I had a leaf make its way all the way to the blower and it was making a "card-in-spokes" sound. It eventually blew out.


----------



## reg barclay (Nov 3, 2015)

PMartino said:


> I had a leaf make its way all the way to the blower and it was making a "card-in-spokes" sound. It eventually blew out.


Yes I've had that before too and it was my first thought now, but the noise comes and goes so I don't think that's the problem here.


----------



## Cklw (Mar 18, 2017)

a loud clicking noise just when a.c. is on? had that issue, have them check the actuator


----------



## Adieu (Feb 21, 2016)

reg barclay said:


> The fan which blows air into my car is making a repetitive clicking noise. At first I thought it might be something stuck but the noise comes and goes.
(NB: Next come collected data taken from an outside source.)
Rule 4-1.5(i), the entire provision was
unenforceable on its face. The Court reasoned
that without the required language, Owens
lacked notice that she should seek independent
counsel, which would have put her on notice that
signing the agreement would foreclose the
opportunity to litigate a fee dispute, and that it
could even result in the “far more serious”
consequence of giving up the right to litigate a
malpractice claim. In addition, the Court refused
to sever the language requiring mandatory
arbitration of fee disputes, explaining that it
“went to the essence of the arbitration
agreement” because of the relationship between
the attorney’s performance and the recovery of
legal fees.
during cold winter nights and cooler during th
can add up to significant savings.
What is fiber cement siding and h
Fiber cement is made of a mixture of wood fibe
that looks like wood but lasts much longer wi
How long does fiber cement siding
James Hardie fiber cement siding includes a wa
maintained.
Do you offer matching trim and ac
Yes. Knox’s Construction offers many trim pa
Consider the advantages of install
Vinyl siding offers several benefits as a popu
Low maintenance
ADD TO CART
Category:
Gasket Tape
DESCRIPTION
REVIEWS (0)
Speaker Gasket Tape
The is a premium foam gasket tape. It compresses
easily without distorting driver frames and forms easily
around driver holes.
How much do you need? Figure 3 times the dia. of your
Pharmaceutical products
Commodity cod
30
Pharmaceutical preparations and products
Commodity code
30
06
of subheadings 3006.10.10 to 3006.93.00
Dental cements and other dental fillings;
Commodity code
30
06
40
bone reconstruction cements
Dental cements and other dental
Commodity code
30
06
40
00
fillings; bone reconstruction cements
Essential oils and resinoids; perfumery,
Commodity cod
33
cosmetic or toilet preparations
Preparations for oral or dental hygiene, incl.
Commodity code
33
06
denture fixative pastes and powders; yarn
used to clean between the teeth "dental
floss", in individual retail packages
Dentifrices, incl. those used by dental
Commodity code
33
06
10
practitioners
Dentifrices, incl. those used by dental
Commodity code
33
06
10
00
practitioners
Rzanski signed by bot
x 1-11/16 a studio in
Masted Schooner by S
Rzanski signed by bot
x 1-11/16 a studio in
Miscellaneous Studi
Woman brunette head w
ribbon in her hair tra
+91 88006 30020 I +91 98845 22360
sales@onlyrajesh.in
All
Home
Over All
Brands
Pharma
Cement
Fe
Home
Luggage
Any ideas?


Ford/Lincoln/Mercury?

It's either the temp blend or the directional up/down front/rear distribution.... which are both blend door modules prone to stripping out a plastic gear

Buy the gear and fix (~$10l or buy the module (30 or 40) or find an AC setting that doesnt click


----------



## Undermensch (Oct 21, 2015)

reg barclay said:


> The fan which blows air into my car is making a repetitive clicking noise. At first I thought it might be something stuck but the noise comes and goes. Any ideas?


That happened with my Prius A/C blower. In most cars it's behind the glovebox right where the cabin filter is.

My fan would stick in high outdoor temps and not start unless I smacked the glove box. Ultimately I replaced it because of the noise. It clicked sometimes other times it made different noises. Replacing it made it go away.

On the Prius it took very few tools and maybe 30 mins to replace. I ordered it on amazon... it's not an original equipment replacement, but it's been adequate. It's slightly noisier than the original one was when it was working fine but it saved a fortune vs buying one at the Toyota dealer.

I'd suggest replacing it. It's very unlikely that there is something stuck in it.


----------



## EcoboostMKS (Nov 6, 2015)

Probably your blower motor going. $50 part. Easy in and out in most cases. Usually a couple bolts under the passenger side dash and a wiring harness and you're done.


----------



## Fauxknight (Aug 12, 2014)

My PriusC had a fan that would click off and on as well. Not loud enough to be a real issue, I figured it was likely a bearing in the fan.


----------